A Sand County Almanac by Aldo Leopold

Regular readers have been aware of my recent revisit to Aldo Leopold's classic text on conservation A Sand County Almanac.  My initial post exposed my fangirl status, and my Sand County Saturdays highlighted some of the best bits from my reading. 

I reread because our Awake and Engage(d) Documentary Film Series was screening the new film on Leopold and his life's work: Greenfire.  Local storyteller Jim Pfitzer hosted the screening and did a beautiful and thoughtful recitation of Leopold's famous essay "Thinking Like a Mountain."

This gorgeous essay is where the title of the film originates.  In it, Leopold is reflecting on a life in and of nature, and he does something terribly uncommon in today's society: he admits he was wrong.  Early in his life, he had been a proponent of exterminating big game predators.  His support of this act came from his love of hunting and his belief that "because fewer wolves meant more deer, that no wolves would mean hunters' paradise" (130).  As a result, wolves and other large animals were hunted to near-extinction.  In revising his view on the subject, he recounts an instance many years before when he had killed an old wolf and watched her die, watched as "a fierce green fire [died] in her eyes" (130).  Though he did not write about the experience at the time, it clearly took hold in his life and became a touchstone event in his understanding of wildness and the importance of symbiosis in the environment.

The last section of A Sand County Almanac is titled "The Upshot," and in it, Leopold compiles and asserts his most important theses regarding the land ethic, wildlife, and wilderness.  Some of it is repetitive, but for the most part it is a clearly argued demand for little more than a sense of appropriate balance in the world.  To consider humanity merely one of the myriad species inhabiting this place and to see ourselves as the ones most capable of its destruction would mean an unheard of transformation in global health.  I mean that in both possible interpretations: the health of the globe and the health of all those on the globe.  To refuse to seek that balance will mean continued examples of exploitation, destruction, and short-sighted decisions based on economic rather than ecologic profit.  We are all but there now, and the awareness of that fact destroys me on a somewhat daily basis.

I am a political person, and I definitely have a short fuse (thankfully, I also have a short memory) on many of these issues.  Sitting in the same room with me while I read the newspaper is .... well, let's just say it's hard to sustain a real conversation because I'm also going to be hollering at whatever article or letter to the editor has got me going this time.  If you do not have a similar leaning, you might want to exeunt stage left because I'm about to talk politics.
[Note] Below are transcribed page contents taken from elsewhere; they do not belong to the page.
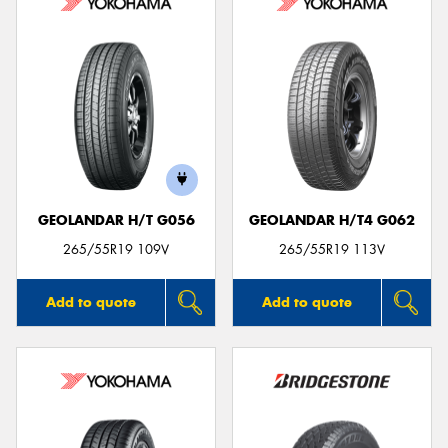
GEOLANDAR H/T G056
GEOLANDAR H/T4 G062
265/55R19 109V
265/55R19 113V
Add to quote
Add to quote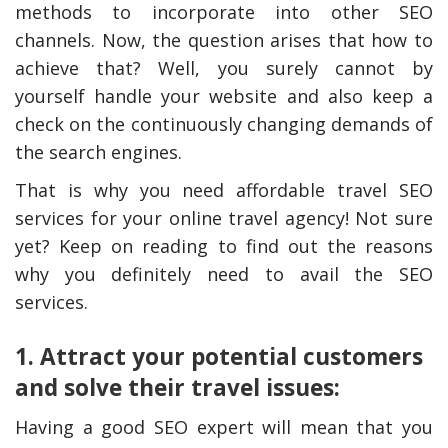
methods to incorporate into other SEO
channels. Now, the question arises that how to
achieve that? Well, you surely cannot by
yourself handle your website and also keep a
check on the continuously changing demands of
the search engines.
That is why you need affordable travel SEO
services for your online travel agency! Not sure
yet? Keep on reading to find out the reasons
why you definitely need to avail the SEO
services.
1. Attract your potential customers
and solve their travel issues:
Having a good SEO expert will mean that you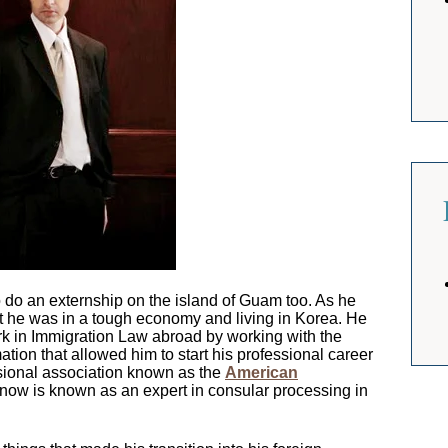
do an externship on the island of Guam too. As he
t he was in a tough economy and living in Korea. He
rk in Immigration Law abroad by working with the
tion that allowed him to start his professional career
ssional association known as the
American
 now is known as an expert in consular processing in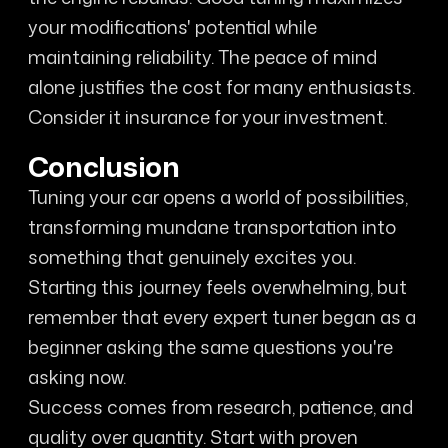
your modifications' potential while
maintaining reliability. The peace of mind
alone justifies the cost for many enthusiasts.
Consider it insurance for your investment.
Conclusion
Tuning your car opens a world of possibilities,
transforming mundane transportation into
something that genuinely excites you.
Starting this journey feels overwhelming, but
remember that every expert tuner began as a
beginner asking the same questions you're
asking now.
Success comes from research, patience, and
quality over quantity. Start with proven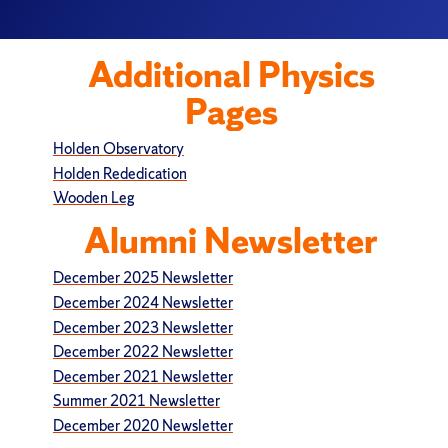
Additional Physics
Pages
Holden Observatory
Holden Rededication
Wooden Leg
Alumni Newsletter
December 2025 Newsletter
December 2024 Newsletter
December 2023 Newsletter
December 2022 Newsletter
December 2021 Newsletter
Summer 2021 Newsletter
December 2020 Newsletter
Rick Santorum's latest attacks on President Obama's "phony" theology have got me in a twist.  And yes, I did intentionally use the Fox News version of this story, so no one can think I'm just beating a liberal drum.  My problem with Santorum is not only that I disagree with him on about a hundred different points.  My problem is that, as a Christian, I feel ridiculously misrepresented by his brand of Christianity.  Man isn't here to serve the earth?  What does the Genesis account of Creation say was first on God's priority list?  What about Genesis 2:15?  "The Lord God took the man and put him in the Garden of Eden to work it and take care of it" (NIV).  Santorum also said, "The Earth is not the objective.  Man is the objective."  The objective of what?  I would hope that as a Christian, he would say that glorifying God was the objective rather than glorifying man.

Perhaps you see this theological rant as a tangent.  I do not.  I see the view of "man as the objective" as the single biggest threat to a land ethic.  Leopold says we must strive for balance.  In doing so, we must try to think like a mountain, to recognize the interconnectedness of it all, and for the Christian, to see God's work in that interconnectedness and to honor it.